Bien entendu, pendant ce court dialogue l’inspecteur Graziani n’était pas resté muet et tentait de voir clair dans une situation qui lui échappait de plus en plus. D’autant qu’il craignait de commettre l’une des gaffes monumentales dans lesquelles sombrent les carrières les plus prometteuses. Le seul nom des Blanchard, si honorablement connus à Nice, lui donnait la chair de poule et il ne parvenait pas à comprendre par quelle magie ils se trouvaient mêlés au meurtre de ce jeune comte italien… Pinson employa le reste du trajet à lui donner tous les apaisements possibles : il se trouvait entièrement couvert par l’action de la Sûreté Générale.
Lorsque l’on atteignit la colline de Cimiez, la grande effigie du roi Carnaval flambait joyeusement et les premières chandelles romaines s’élançaient vers le ciel qu’une profusion de fusées et d’étoiles allaient embraser au son des acclamations et des cris de joie. Orchidée, elle, songeait tristement à lord Sherwood qui allait sans doute l’attendre longtemps. Si elle ne parvenait pas à le rejoindre avant l’aube, prendrait-il la mer sans elle… et avec ses bagages ?

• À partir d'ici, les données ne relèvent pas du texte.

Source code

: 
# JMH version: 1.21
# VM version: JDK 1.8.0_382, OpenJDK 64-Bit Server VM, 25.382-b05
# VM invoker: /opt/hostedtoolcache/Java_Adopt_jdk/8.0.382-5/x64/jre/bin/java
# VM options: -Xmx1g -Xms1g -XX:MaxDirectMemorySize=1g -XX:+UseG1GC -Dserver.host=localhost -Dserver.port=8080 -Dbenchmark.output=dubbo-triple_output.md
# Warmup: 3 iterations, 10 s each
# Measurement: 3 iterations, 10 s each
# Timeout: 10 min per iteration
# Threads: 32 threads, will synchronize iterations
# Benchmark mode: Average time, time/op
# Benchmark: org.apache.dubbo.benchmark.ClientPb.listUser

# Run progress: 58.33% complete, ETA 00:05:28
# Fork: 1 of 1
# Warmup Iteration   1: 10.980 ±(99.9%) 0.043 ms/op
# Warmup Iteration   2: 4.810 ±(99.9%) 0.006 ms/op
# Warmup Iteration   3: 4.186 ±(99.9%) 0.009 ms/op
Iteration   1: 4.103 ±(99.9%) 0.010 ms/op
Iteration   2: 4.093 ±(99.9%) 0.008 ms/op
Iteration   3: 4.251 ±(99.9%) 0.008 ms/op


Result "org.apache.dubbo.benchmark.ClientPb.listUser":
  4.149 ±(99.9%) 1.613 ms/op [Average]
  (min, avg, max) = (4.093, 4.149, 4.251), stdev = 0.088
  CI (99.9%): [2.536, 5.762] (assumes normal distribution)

Ce genre de préoccupation typiquement féminine mais tout à fait disproportionnée avec le drame qui se jouait lui fit un peu honte mais elle n’y pouvait rien. Elle était seulement fatiguée jusqu’aux larmes. Son dos, habitué cependant depuis des années à se tenir bien droit, lui faisait mal et ses pieds brûlaient. Elle aurait tout donné pour un bain chaud et un lit moelleux mais il était peu probable qu’une prison fût aussi confortablement équipée.

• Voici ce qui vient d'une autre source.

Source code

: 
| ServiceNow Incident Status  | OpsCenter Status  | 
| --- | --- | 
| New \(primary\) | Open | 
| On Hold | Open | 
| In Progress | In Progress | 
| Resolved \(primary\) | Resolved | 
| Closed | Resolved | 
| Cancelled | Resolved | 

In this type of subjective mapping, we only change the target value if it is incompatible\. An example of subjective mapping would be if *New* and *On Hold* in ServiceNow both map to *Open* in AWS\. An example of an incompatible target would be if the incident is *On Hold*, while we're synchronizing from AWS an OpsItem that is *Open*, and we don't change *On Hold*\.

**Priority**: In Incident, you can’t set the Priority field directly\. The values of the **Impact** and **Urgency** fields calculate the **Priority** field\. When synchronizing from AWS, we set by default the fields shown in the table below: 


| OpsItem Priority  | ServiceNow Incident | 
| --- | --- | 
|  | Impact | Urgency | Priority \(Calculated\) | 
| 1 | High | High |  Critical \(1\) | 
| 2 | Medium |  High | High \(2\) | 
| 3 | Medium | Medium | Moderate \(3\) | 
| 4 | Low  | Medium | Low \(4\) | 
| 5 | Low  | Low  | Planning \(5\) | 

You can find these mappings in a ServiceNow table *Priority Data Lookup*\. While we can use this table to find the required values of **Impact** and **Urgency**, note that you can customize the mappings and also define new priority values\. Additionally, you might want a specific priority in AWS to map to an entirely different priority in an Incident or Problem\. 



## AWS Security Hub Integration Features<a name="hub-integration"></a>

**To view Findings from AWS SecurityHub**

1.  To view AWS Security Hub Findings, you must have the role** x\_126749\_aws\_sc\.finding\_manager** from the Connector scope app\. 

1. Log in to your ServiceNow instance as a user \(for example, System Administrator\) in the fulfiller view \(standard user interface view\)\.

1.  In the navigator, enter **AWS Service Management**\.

Elle ne comprenait pas bien ce que l’on allait faire chez les Blanchard. Si l’assassin était allé s’y cacher, on nierait très certainement sa présence. D’autant que l’inspecteur Graziani n’avait pas l’air enthousiaste pour envahir de la sorte et à cette heure la maison de gens à la fois riches et honorablement connus… Justement il était en train de dire :
— J’ai l’impression que vous me faites faire une sacrée boulette. Heureusement, on n’arrivera certainement pas à se faire ouvrir la grille.